Of course, it took them over a decade to reach the point where a port was necessary - so it's up to you to decide when that decision makes sense for your language.
Does “low level” translate to performance? Is Rust a “low level” language?
Take C#. You can write a compiler in it that is very fast. It gives you explicit control over memory layout of data structures and of course total control over what you wrote to disk. It is certainly not “low level”.
>Having a garbage collector makes so many compiler algorithms and data structures easier.
Does it really? Compilers tend to be programs that just appends a bunch of data to lists, hashmaps, queues and trees, processes it, then shuts down.
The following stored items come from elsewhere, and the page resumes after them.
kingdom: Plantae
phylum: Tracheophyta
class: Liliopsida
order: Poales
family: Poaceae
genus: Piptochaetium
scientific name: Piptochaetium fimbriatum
So you can just make append-only data structures and not care too much about freeing stuff.
I never worry about memory management when I write compilers in C.
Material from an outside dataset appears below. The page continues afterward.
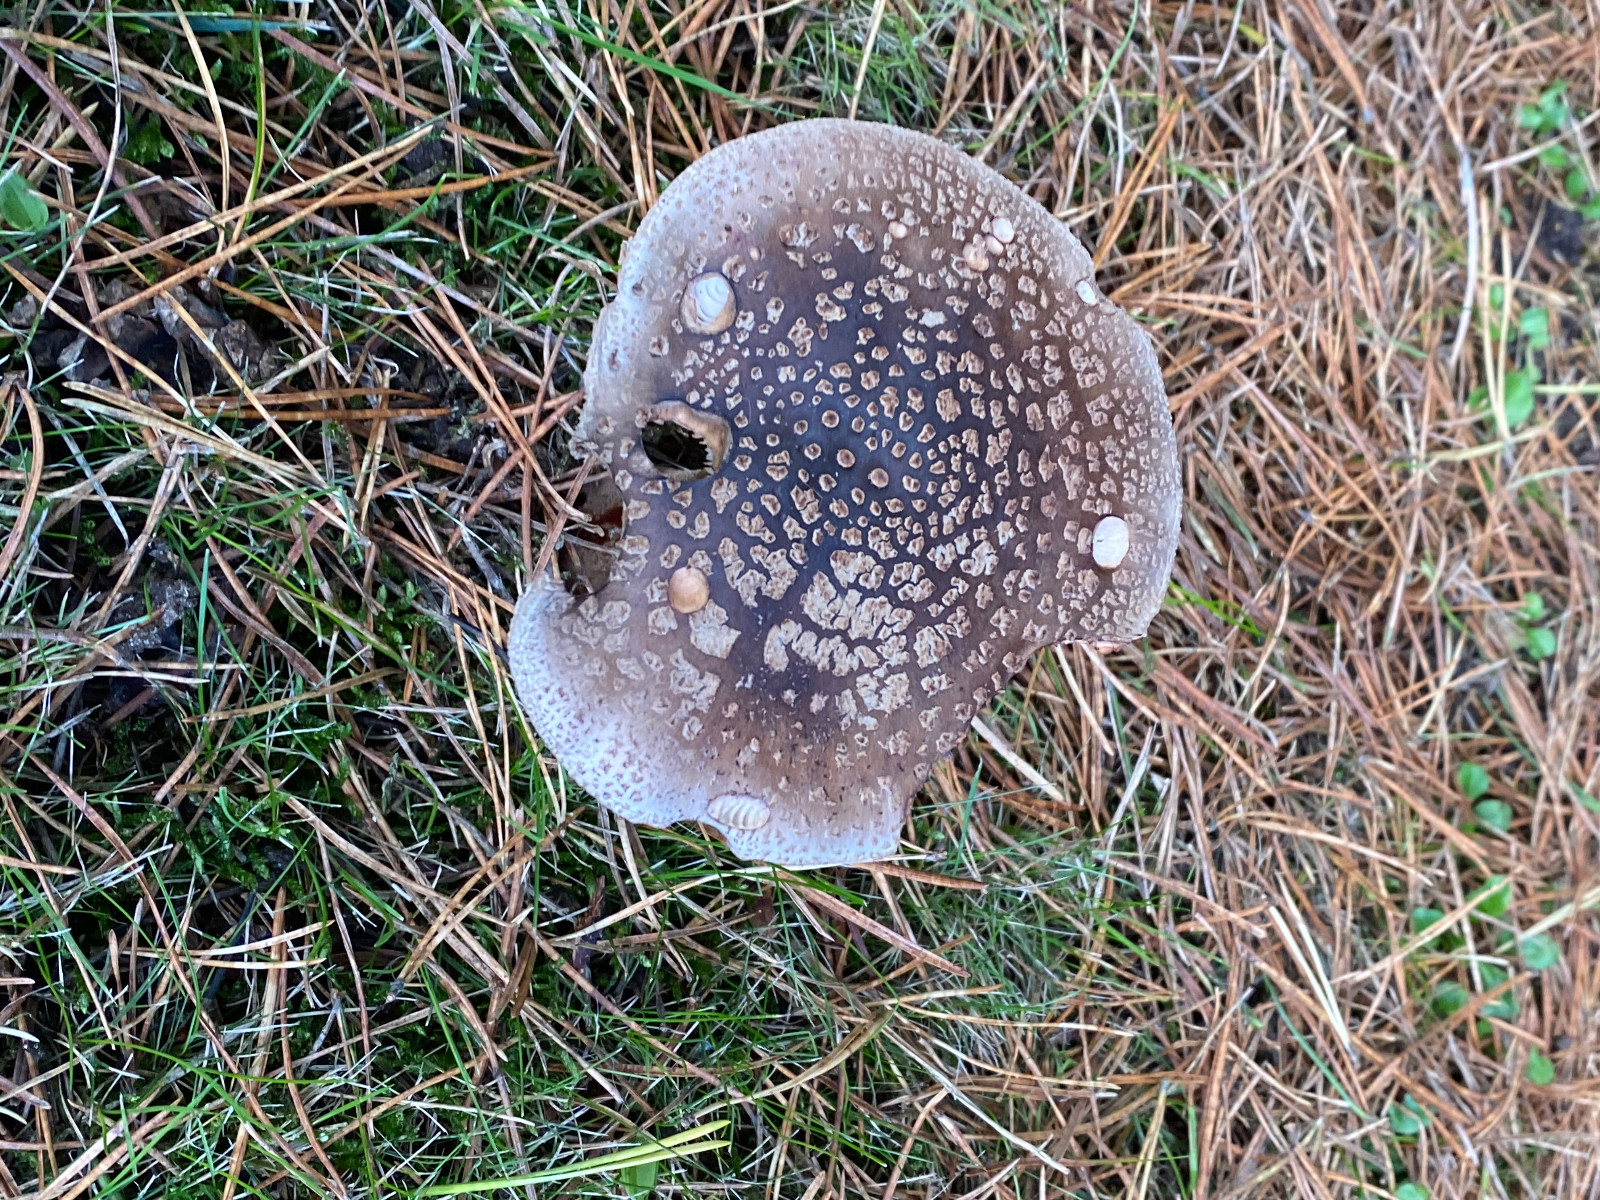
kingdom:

Any AOT compiled language offers enough performance for writing full compiler toolchain.
> But I also accept that that choice means there's an upper limit to how fast my compiler will.
Don't buy it.
A decent OCaml version of a C or Zig compiler would almost certainly not be 10x slower. And it would be significantly easier to parallelize without introducing bugs so it might even be quite a bit faster on big codebases.
Actually designing your programming language to be processed quickly (can definitively figure things out with local parsing, minimizing the number of files that need to be touched, etc.) is WAY more important than the low-level implementation for overall compilation speed.
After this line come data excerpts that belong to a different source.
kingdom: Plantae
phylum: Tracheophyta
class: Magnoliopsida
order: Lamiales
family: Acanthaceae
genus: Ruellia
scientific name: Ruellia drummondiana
And I suspect that the author would have gotten a lot further had he been using a GC language and not had to deal with all the low-level issues and debugging.
I like Zig, and I use it a lot. But it is NOT my general purpose language. I'm definitely going to reach for Python first unless I absolutely know that I'm going to be doing systems programming. Python (or anything garbage collected with solid libraries) simply is way more productive on short time scales for small codebases.